The evidence based medicine movement (EBM) – derived from the larger empirical tradition of science – has taken hold in medicine and is the de facto driver of decision making. EBM is unique in that it systematically ranks evidence sources with double blinded randomized controlled trials (dbRCT) residing at the top of that hierarchy. The limitation of dbRCT is that it is often not generalizable to the large segments of the larger population. Thus, real world evidence generated from real world data has moved to the forefront of evidence generation. However, “no tool is omnicompetent” and as Alfred North Whitehead said, “the art of progress is to preserve order amid change and to preserve change amid order.” We often become anchored to dichotomies but moving beyond polarities and thinking with the framework of the tetralemma can serve to bridge the gap or provide an alternative to dichotomous thinking.
The directionality of time is often displayed in terms of progress.

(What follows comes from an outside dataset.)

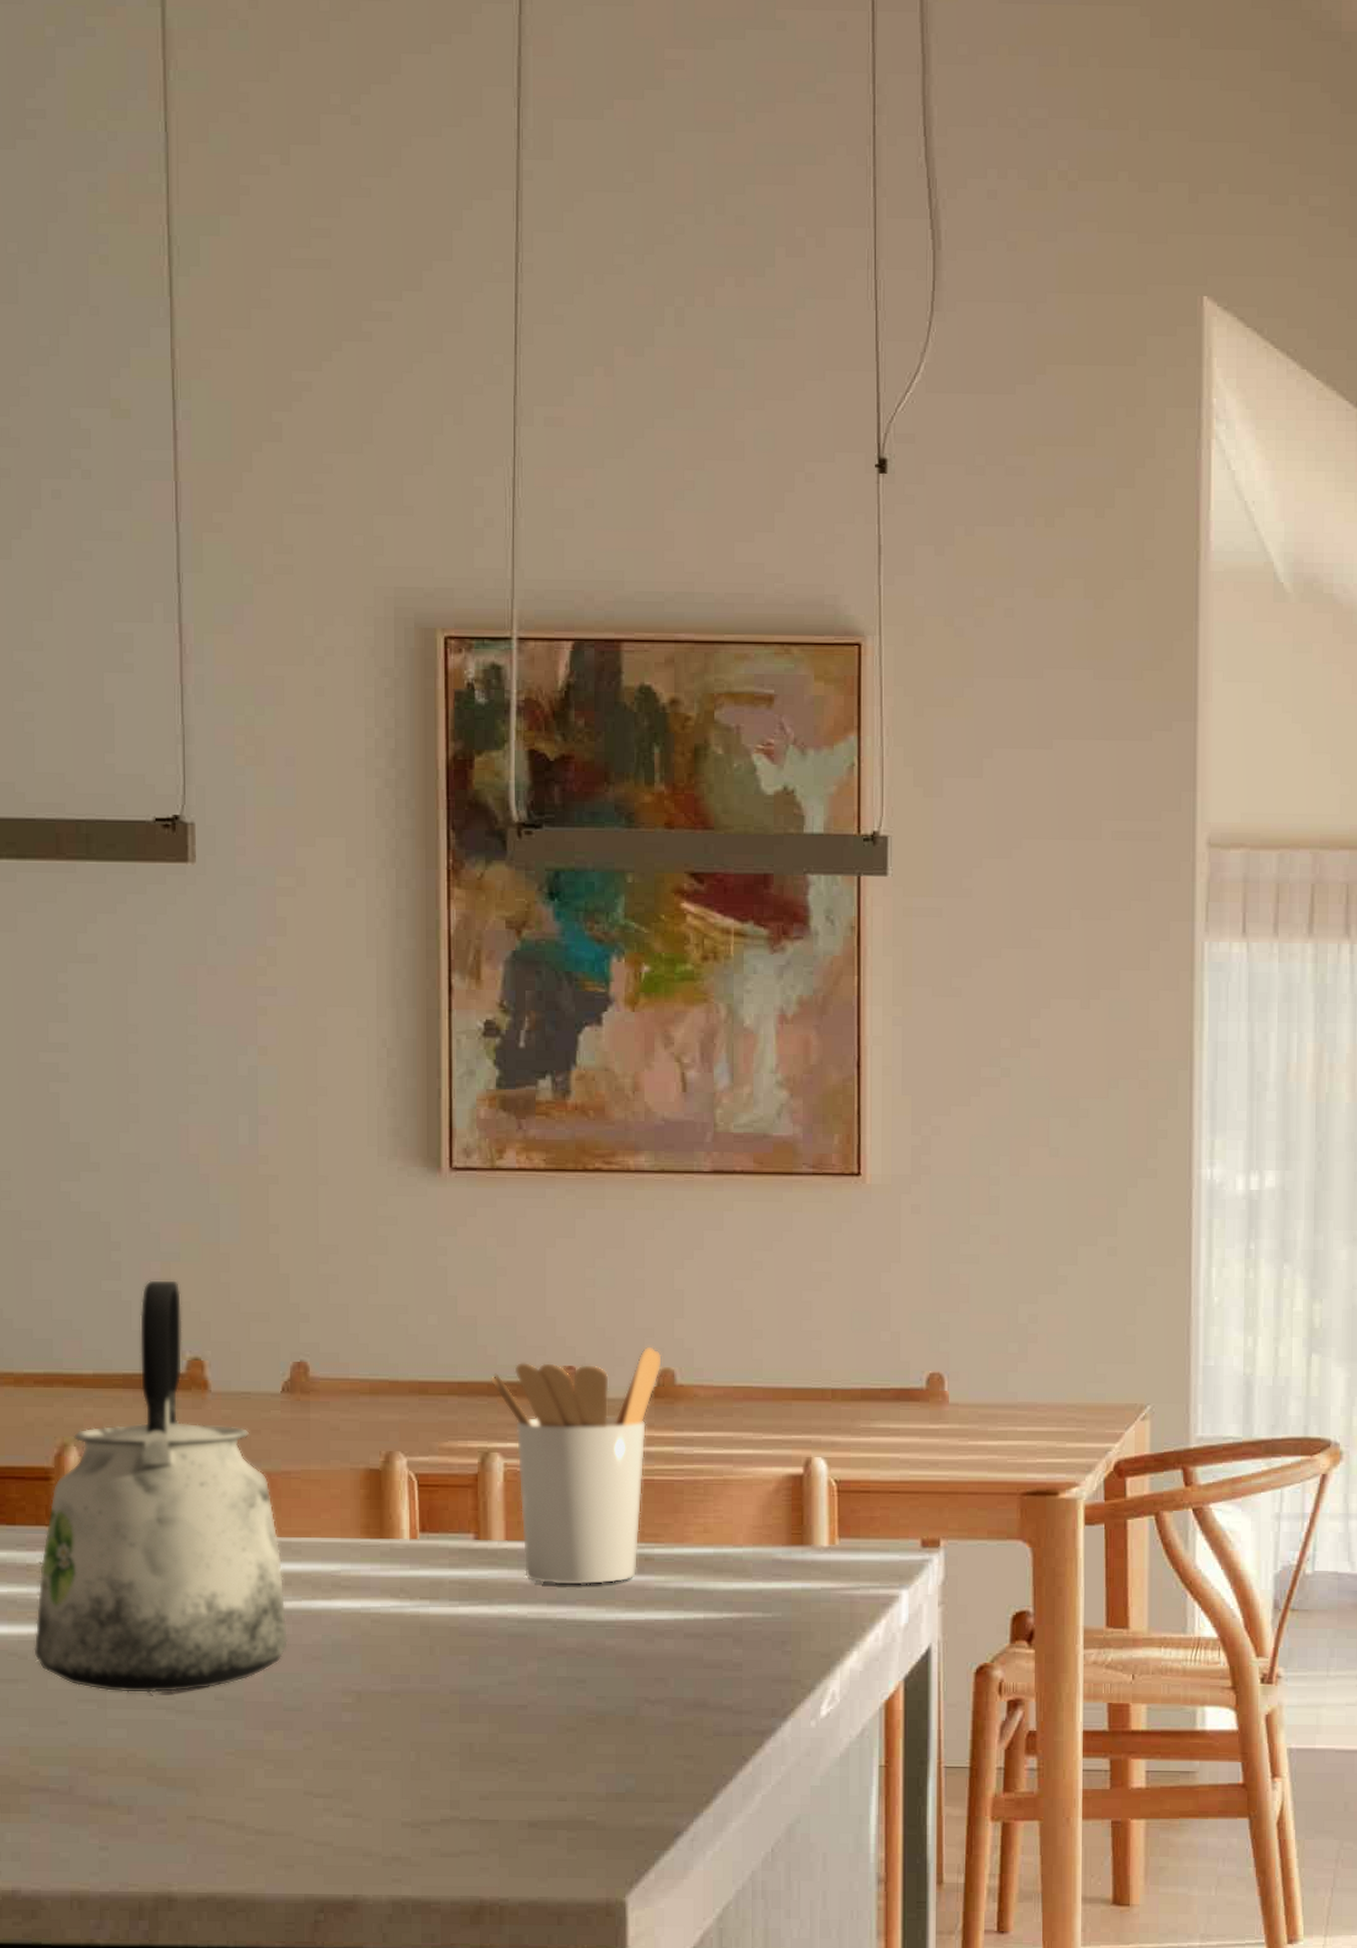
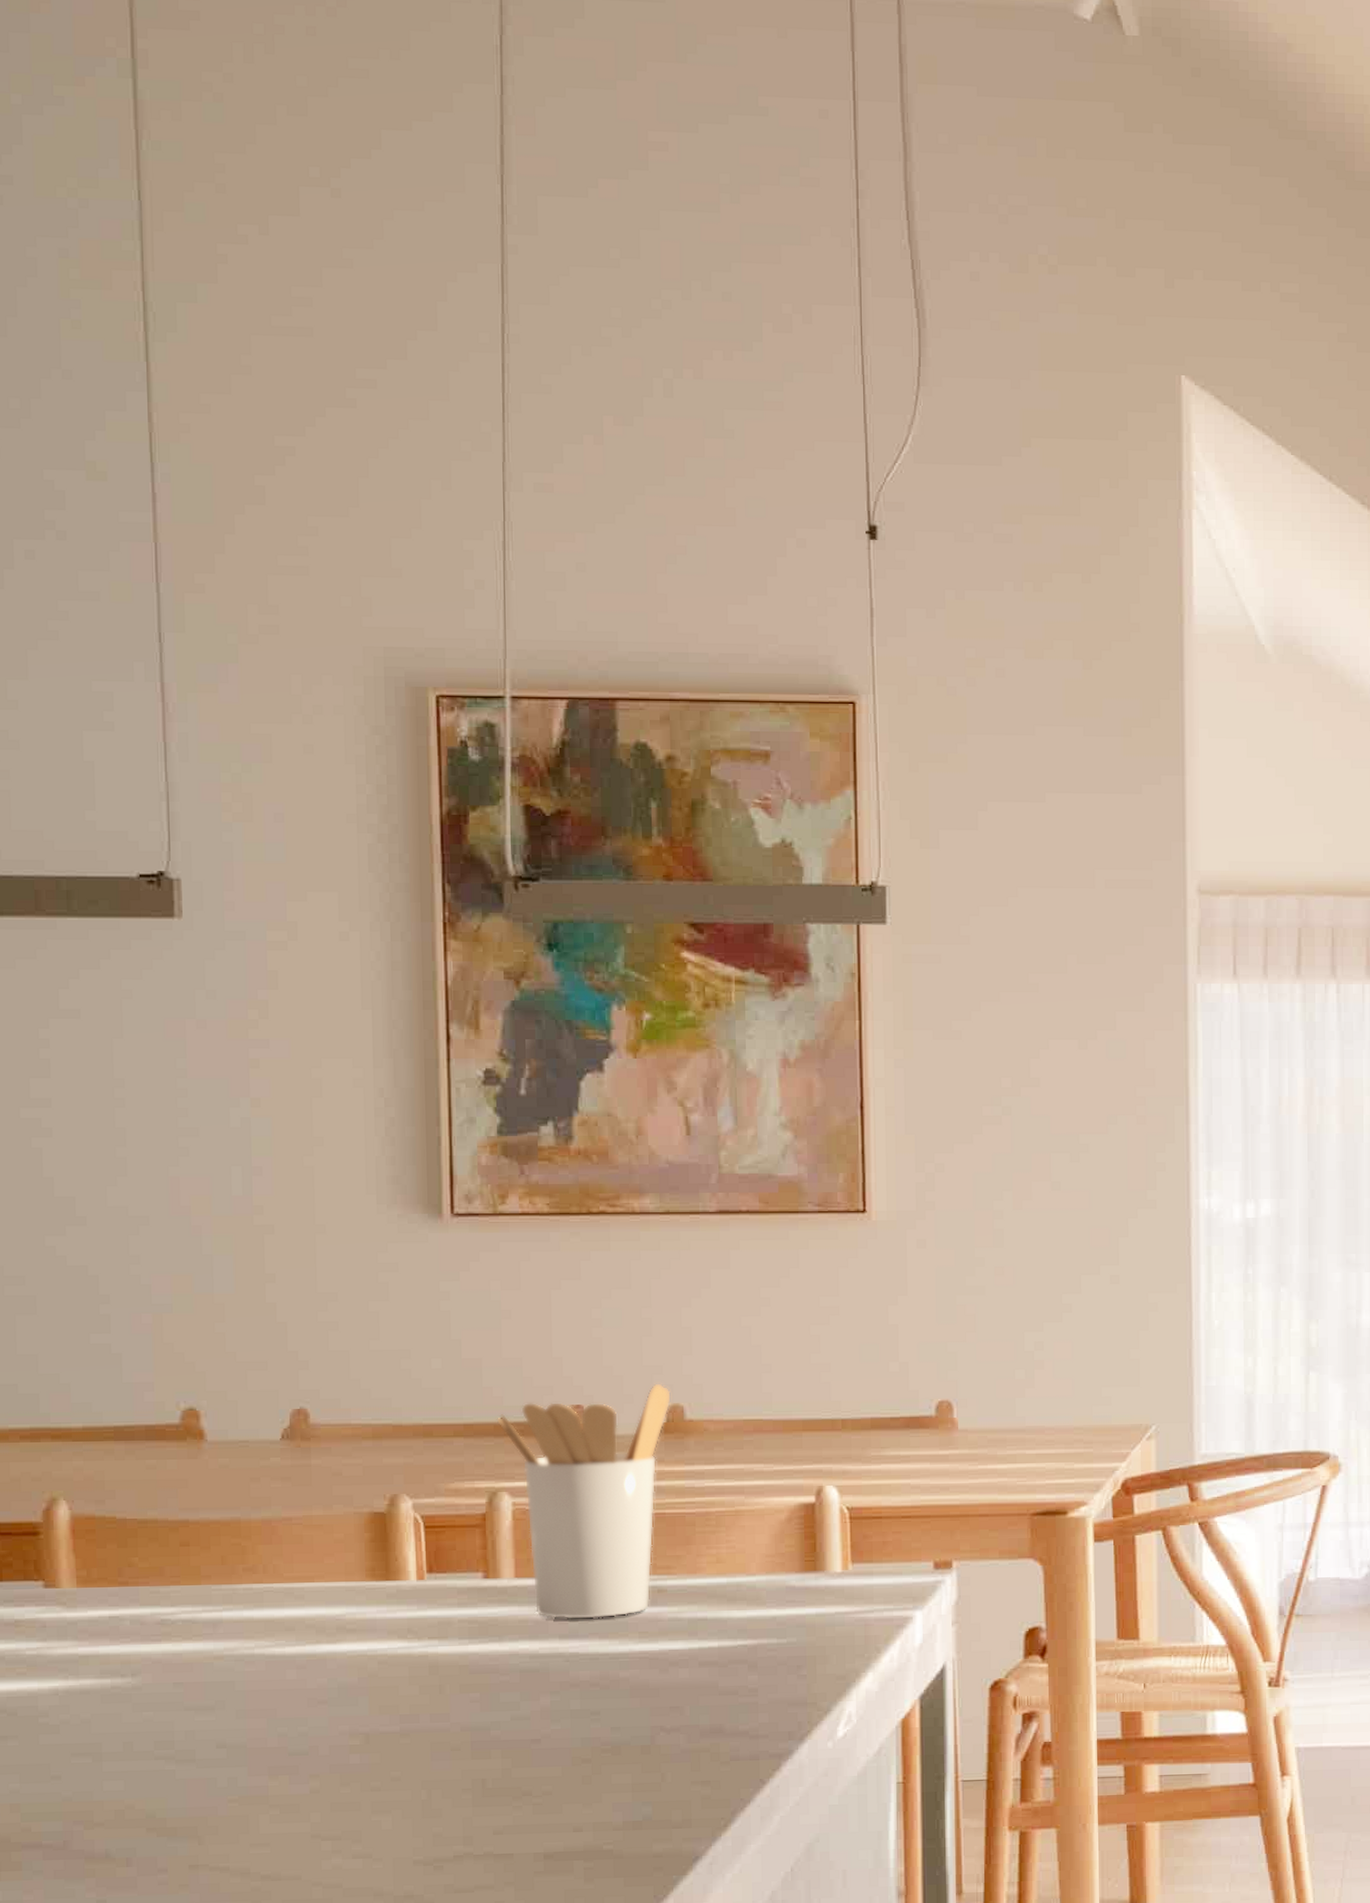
kettle: present [34,1279,289,1693] -> none [23,1331,293,1745]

Progressive trends in the material improvement of human life — as measured by life expectancy, GDP, poverty — abound in our modern world of data and statistics. Nonetheless, as Stephen Hawkings wrote, “the increase of disorder or entropy with time is one example of what is called the arrow of time, something that distinguishes the past from the future, giving a direction to time.” Charnel grounds were symbols of suffering and impermanence but also a sensually dramatic characterization of the entropy that ultimately governs the universe. As we move into the new year, I want to spend time looking at the evolutionary underpinnings and energetic foundations that lead to the human diseases of modernity – Alzheimer’s, Cancer, Diabetes, and Sepsis.